W dzisiejszym pojmowaniu klasycyzmu zawiera się uznanie dla tradycji jako największego skarbu ludzkości, kult rozumu ludzkiego jako zdolnego odróżnić wartości, ideał estetyczny wywiedziony z uniwersalnego rozeznania piękna i harmonii, odrzucający skrajność i uznający istnienie podstawowego związku między estetyką i etyka.
Postawie klasycystycznej towarzyszy często w XX wieku świadomość katastroficzna.
Domeną klasycyzmu jest liryka.
Twórcy: Z. Herbert, J. M. Rymkiewicz, J. Hartwig.

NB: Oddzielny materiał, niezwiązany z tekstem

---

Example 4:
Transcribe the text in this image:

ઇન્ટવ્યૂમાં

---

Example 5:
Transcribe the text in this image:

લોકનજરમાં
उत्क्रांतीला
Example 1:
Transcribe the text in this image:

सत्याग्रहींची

24.POEZJA ZBIGNIEWA HERBERTA
Herbert Zbigniew (1924-1998), polski wybitny poeta, dramatopisarz i eseista. Debiutował w prasie 1948. W 1956 wydał pierwszy tomik poetycki Struna światła, następnie Hermes, pies i gwiazda (1957), Studium przedmiotu (1961), Napis (1969), Pan Cogito (1974), 18 wierszy (1983), Raport z oblężonego miasta (1983), Arkusz (1984), Elegia na odejście (Paryż 1990), Rovigo (1992), Epilog burzy (1998).

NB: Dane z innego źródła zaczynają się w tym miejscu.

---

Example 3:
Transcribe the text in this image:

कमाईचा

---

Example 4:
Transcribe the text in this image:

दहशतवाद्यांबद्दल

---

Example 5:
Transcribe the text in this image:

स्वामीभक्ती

Jego poezja ma charakter filozoficzno-intelektualny i nawiązuje do kultur przeszłości, ze starożytnością grecką i rzymską na czele. Posługuje się chętnie parabolą o charakterze etycznym i egzystencjalnym. Cechuje się neoklasycznym umiarem formy. Nadaje współczesny sens tragizmowi. .
Kluczami do zrozumienia poezji Herberta są kategorie wydziedziczenia, ironii i wierności. Wiersze poety stanowią próbę odnowienia tradycji jako aksjologicznego fundamentu życia jednostki. W lirycznych przypowieściach dokonuje się przeciwstawienie obrazu moralnej jałowości i zagubienia współczesnego człowieka etycznemu kodeksowi bohaterów kultury śródziemnomorskiej, "obrońców królestwa bez kresu i miasta popiołów". Pan Cogito, bohater słynnego cyklu z 1974 i wielu wierszy późniejszych, uosabia rozdarcie pomiędzy poczuciem rzeczywistości a pragnieniem chwały.
Ironia komplikuje pozorną prostotę i jednoznaczność Herbertowych wierszy, będąc jednocześnie figurą artystyczną i postawą wobec bytu. Przedmiotem ironicznych demaskacji bywa pozór udający istotę rzeczy, pozór prawdy chcący uchodzić za prawdę samą, zadufanie w przebiegłość i siłę czy przywiązanie do pojęć fałszywych, słowem - pogląd o bezalternatywności tego, co zwykliśmy uważać za rzeczywiste. Ironia okazuje się formą solidarności, gdyż ofiarowuje człowiekowi wyzwolenie spod władzy komunału, pomaga mu zrozumieć świat i godnie żyć.